Nothing but the lines below from the one holding "祥。2006.02.26.日 23:29:33 ▽038_吉祥。2006.02.27.一" up to and including the one holding "Kéno / Vend Soir 07/07/2023" should be copied, exactly and without pictures.

====== Data for processing

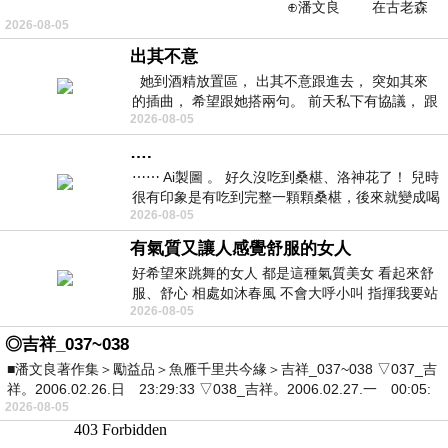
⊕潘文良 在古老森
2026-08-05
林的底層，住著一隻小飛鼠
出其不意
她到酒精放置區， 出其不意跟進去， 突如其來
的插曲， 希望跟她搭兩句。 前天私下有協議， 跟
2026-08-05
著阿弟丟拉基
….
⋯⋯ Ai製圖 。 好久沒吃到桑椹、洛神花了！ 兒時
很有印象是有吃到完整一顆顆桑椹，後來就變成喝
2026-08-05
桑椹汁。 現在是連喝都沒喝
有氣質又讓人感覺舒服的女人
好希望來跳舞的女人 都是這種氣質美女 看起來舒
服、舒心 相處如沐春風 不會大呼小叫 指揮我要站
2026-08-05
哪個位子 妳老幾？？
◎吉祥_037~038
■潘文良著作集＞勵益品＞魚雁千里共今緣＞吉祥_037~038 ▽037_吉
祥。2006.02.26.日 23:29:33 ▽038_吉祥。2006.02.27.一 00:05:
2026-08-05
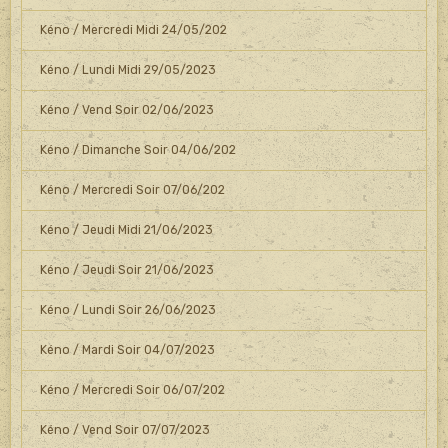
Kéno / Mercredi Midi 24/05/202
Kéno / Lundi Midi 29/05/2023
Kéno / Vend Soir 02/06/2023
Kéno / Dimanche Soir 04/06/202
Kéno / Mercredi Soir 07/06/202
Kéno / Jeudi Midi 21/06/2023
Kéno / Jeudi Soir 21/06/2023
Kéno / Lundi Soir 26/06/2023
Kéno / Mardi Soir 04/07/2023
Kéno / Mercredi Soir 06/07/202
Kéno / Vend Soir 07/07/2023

============
====== Data for processing

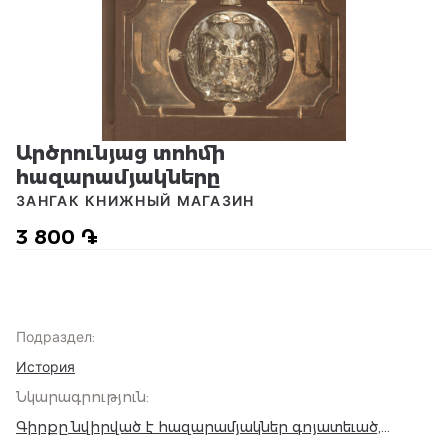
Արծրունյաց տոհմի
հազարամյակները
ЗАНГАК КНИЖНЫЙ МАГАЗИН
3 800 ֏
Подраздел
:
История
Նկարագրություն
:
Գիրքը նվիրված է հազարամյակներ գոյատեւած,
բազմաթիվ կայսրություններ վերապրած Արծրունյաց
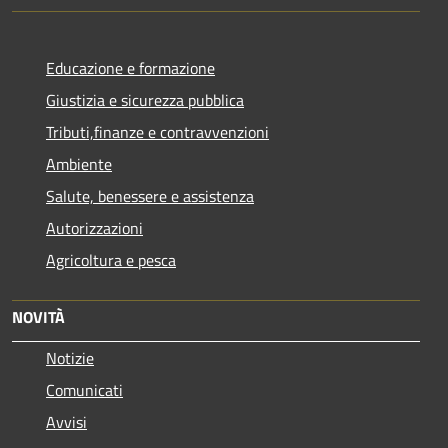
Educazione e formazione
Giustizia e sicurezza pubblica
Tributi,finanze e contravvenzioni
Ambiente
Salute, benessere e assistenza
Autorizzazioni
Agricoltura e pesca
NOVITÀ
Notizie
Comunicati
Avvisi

============

### Written reply
祥。2006.02.26.日 23:29:33 ▽038_吉祥。2006.02.27.一 00:05:
2026-08-05
Kéno / Mercredi Midi 24/05/202
Kéno / Lundi Midi 29/05/2023
Kéno / Vend Soir 02/06/2023
Kéno / Dimanche Soir 04/06/202
Kéno / Mercredi Soir 07/06/202
Kéno / Jeudi Midi 21/06/2023
Kéno / Jeudi Soir 21/06/2023
Kéno / Lundi Soir 26/06/2023
Kéno / Mardi Soir 04/07/2023
Kéno / Mercredi Soir 06/07/202
Kéno / Vend Soir 07/07/2023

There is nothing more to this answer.